# Sage duo temp pro IMS basket and shower head



## TheHToad (Sep 1, 2018)

I've been told about the IMS basket on the sage dtp

From what I've read, La Spaziale fits alright, and I've been thinking about the triple basket as my average dose is around 17g of coffee grind.

However, I've read that there are some issue with fitting into the group head and some modifications are needed. Also read somewhere that it was recommended to get the shower head that is designed for La Spaziale as well on the imsfiltri website.

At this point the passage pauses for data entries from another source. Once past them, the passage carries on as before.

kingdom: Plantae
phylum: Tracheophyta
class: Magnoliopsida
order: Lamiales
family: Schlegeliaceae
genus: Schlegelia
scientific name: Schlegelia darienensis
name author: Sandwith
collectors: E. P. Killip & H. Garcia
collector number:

Would anyone enlighten me as to what is it that needs modification regarding the basket and whether I need to buy the shower head as well?

Thank you in advance


----------



## ashcroc (Oct 28, 2016)

Think @joey24dirt may have done it.


----------



## joey24dirt (Jan 28, 2017)

Yeah man I did it. If you're handy with pliers you can do it that way, or buy a full metal lathe to do it another way haha










Basically you need to reduce the OD of the basket for it to fit.


----------



## ashcroc (Oct 28, 2016)

joey24dirt said:


> >>or buy a full metal lathe to do it another way haha


Anyone would think you have one for sale.


----------



## joey24dirt (Jan 28, 2017)

ashcroc said:


> Anyone would think you have one for sale.


Hahaha erm.....


----------



## TheHToad (Sep 1, 2018)

@joey24dirt

My orders just came in today, although I'm not too sure which is the best way to work them with pliers

Should I do it like the first picture and try to pull the rim inwards,

or like in second picture where I try to clamp down on the rim


----------



## joey24dirt (Jan 28, 2017)

TheHToad said:


> @joey24dirt
> 
> My orders just came in today, although I'm not too sure which is the best way to work them with pliers
> 
> ...


Second picture. You can wrap some tape around the plier jaws just to try protect the basket too


----------



## semperfi1776 (May 28, 2020)

can somebody provide a link to this basket or the model number?


----------